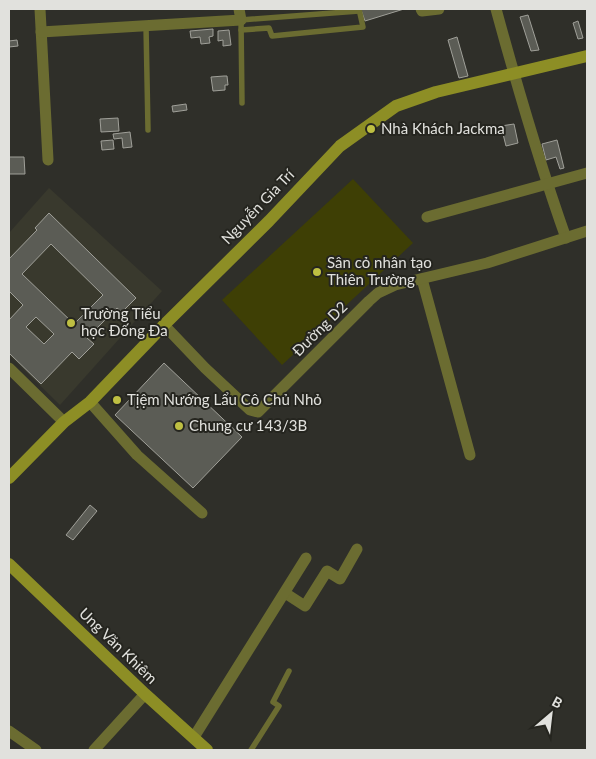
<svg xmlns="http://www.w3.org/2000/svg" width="596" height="759" font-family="Lato,sans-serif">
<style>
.built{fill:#39392d}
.green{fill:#3e3f05}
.building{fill:#5b5c55;stroke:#a0a099;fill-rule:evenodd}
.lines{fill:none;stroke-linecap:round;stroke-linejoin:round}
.lane{stroke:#6b6c31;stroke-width:5.5}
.street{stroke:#6b6c31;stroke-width:11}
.secondary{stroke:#8d8e25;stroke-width:12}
.poi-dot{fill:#bebf42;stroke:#25251f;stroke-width:2}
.labels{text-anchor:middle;stroke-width:4;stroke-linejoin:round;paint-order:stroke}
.poi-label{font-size:15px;fill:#e1e1dd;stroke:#25251f;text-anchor:start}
.street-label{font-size:15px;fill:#e1e1dd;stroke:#25251f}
</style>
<rect width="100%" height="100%" fill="#2f2f29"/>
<path class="built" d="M49,188L162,291L60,405L9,355V233Z"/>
<path class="green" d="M353,179L413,243L282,365L222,300Z"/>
<g class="building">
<path d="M364,9H404L365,21L361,10Z"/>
<path d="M528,15L539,50L531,51L520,17Z"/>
<path d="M578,21L583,38L578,39L573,23Z"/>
<path d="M213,29V36L209,37L210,43L201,44L200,37L191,38L190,31Z"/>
<path d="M229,30L231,45L223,46V40L218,41V31Z"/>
<path d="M457,37L468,76L459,78L448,40Z"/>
<path d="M17,40L18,46L9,47V41Z"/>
<path d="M224,76H227L228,85H225V90L213,91L211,77Z"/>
<path d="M186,104L187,110L173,112L172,106Z"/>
<path d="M118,118L119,131L101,132L100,119Z"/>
<path d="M514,124L518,143L506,146L501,126Z"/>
<path d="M130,132L132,147L123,148L122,138L114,139L113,134Z"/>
<path d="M113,140L114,149L102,150L101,141Z"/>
<path d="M557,140L564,168L560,169L556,157L546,160L542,144Z"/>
<path d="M9,157H24L25,174H9Z"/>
<path d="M49,213L136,298L122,312L117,308L87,338L94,344L79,359L72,352L41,384L9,353V320L23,305L9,291V259L37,230L35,228ZM51,244L103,295L74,324L22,274ZM36,317L54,334L44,344L26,327Z"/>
<path d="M164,363L242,437L193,488L115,415Z"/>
<path d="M90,505L97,511L73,540L66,535Z"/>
</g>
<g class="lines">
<g class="lane">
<path d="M146,26L148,130"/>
<path d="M241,30L269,28L272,36L363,27L359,9"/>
<path d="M242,103L241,20L359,11"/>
<path d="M251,750L279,706L273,702L289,671"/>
</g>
<g class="street">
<path d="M40,9L48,160"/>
<path d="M421,9L422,11L439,9"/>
<path d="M496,9C517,86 539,162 566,238"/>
<path d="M41,32L241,20L239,9"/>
<path d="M427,217L587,173"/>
<path d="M422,279L470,455"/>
<path d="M164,325L205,368L250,410L258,412L369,301L378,293L395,285L487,263L587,231"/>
<path d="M9,368L64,422"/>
<path d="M90,402L137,455L202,513"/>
<path d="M285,593L305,606L327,571L340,579L357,549"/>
<path d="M9,731L36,750"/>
<path d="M194,737L306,558"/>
<path d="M94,750L145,694"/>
</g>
<g class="secondary">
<path d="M9,478L64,422L90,402L164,325L269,221L340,146L396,106L436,92L587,56"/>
<path d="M9,564L145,694L207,750"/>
</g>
</g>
<g class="poi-dot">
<circle cx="371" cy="129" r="5"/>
<circle cx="317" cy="272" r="5"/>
<circle cx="71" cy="323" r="5"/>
<circle cx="117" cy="400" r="5"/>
<circle cx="179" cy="426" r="5"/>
</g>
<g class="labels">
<g class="poi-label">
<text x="381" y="134">Nhà Khách Jackma</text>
<text x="327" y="268">Sân cỏ nhân tạo<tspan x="327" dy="17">Thiên Trường</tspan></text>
<text x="81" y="319">Trường Tiểu<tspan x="81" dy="17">học Đống Đa</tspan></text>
<text x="127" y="405">Tịệm Nướng Lẩu Cô Chủ Nhỏ</text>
<text x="189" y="431">Chung cư 143/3B</text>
</g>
<g class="street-label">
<text transform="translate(258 207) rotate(-46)" y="5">Nguyễn Gia Trí</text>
<text transform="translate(320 329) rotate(-45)" y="5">Đường D2</text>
<text transform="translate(118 646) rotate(44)" y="5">Ung Văn Khiêm</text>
</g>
</g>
<rect width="596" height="759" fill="none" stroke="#e1e1dd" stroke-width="20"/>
<g transform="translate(551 714) rotate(28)" stroke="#25251f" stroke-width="4" paint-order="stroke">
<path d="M0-4L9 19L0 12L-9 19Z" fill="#e1e1dd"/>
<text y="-8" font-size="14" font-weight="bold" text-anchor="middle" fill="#e1e1dd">B</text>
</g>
</svg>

Work task → Search the lines above for the string "linejoin" and copy each line that has it.

Exercise result →
.lines{fill:none;stroke-linecap:round;stroke-linejoin:round}
.labels{text-anchor:middle;stroke-width:4;stroke-linejoin:round;paint-order:stroke}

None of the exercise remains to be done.